How to find out if a number is a perfect square without using sqrt function or ** in Python?

Question

I have to write a program that finds out whether or not a number is a perfect square. The terms are I don't use a sqrt function or an exponent (**)

I previously showed my teacher my solution using exponent (**) and she told me not to include that there.

num=int(input("Enter a positive integer: "))
base=1
while num/base!=base:
    base=base+1
if (num/base)%1==0:
    print(num,"is a square")
else:
    print(num,"is not a square")

It works fine with perfect squares but when they're not, it won't work because I can't find a way to get it out of the while loop even though it's not a perfect square.

Answer 1

You can iterate till finding a value bigger than you number:

You are sure the while will finish since you have a strictly increasing sequence.

def is_perfect_square(x):
    i = 1
    while i*i < x:
        i += 1
    return i*i == x

print(is_perfect_square(15))
# False
print(is_perfect_square(16))
# True

Answer 2

You have to change

while num/base!=base:

to

while num/base>base:

and it will work.

Answer 3

The sum of the first odd integers, beginning with one, is a perfect square. See proof

1 = 1
1 + 3 = 4
1 + 3 + 5 = 9
1 + 3 + 5 + 7 = 16
and so on .....

So here, we can make use of this important fact to find a solution without using pow() or sqrt() in-built functions.
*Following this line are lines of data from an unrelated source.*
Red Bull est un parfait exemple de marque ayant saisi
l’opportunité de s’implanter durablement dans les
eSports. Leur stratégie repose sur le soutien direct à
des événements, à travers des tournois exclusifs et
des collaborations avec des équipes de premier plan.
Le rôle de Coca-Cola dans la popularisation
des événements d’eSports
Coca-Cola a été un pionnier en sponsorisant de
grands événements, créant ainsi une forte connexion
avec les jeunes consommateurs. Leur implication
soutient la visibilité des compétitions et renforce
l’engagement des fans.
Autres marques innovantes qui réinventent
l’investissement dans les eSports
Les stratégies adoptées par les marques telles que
num = int(input("Enter a positive integer: "))
odd = 1

while num > 0:
num -= odd
odd += 2
if num == 0:
print('It is a pefect square')
else:
print('It is not a pefect square')

Answer 4

Instead of dividing and taking the remainder, multiply the base and see if it matches the number you are testing. For instance.

for i in range(1, num + 1):
    sq = i * i
    if sq == num:
        print(f"{i} squared is exactly {num}")
        break
    if sq  > num:
        print(f"{num} is not a perfect square")
        break

You might get a better mark if you do something more clever than increment from 1. A binary search would speed things up a lot for large numbers.

Answer 5

I guess it is not a place to answer such questions, but here is a super straightforward solution without using any tricks.

num=int(input("Enter a positive integer: "))
for i in range(num + 1): # in case you enter 1, we need to make sure 1 is also checked
    pow = i * i
    if pow == num:
        print('%d is a pefect square' % num)
        break
    elif pow > num:
        print('%d is not a pefect square' % num)
        break

Answer 6

Here is something that I came up with:

from math import *
num = eval(input('Enter a number: '))
sq = sqrt(num)
sq1 = sq%1 #here we find the decimal value and then..
if sq1 == 0.0: #if the value = 0 it is a perfect square else it is not, only perfect 
squares will be whole numbers.
    print(f'{num} is a perfect square')
else:
    print(f'{num} is not a perfect square')

Answer 7

Hey Buddy Try This Code,

num=int(input("Enter a positive integer: "
base=1
while num/base>base:
    base=base+1
    if (num/base)%1==0:
        print(num,"is a square")
    else:
        print(num,"is not a square")

It should work I tried it Jai hind jai bharat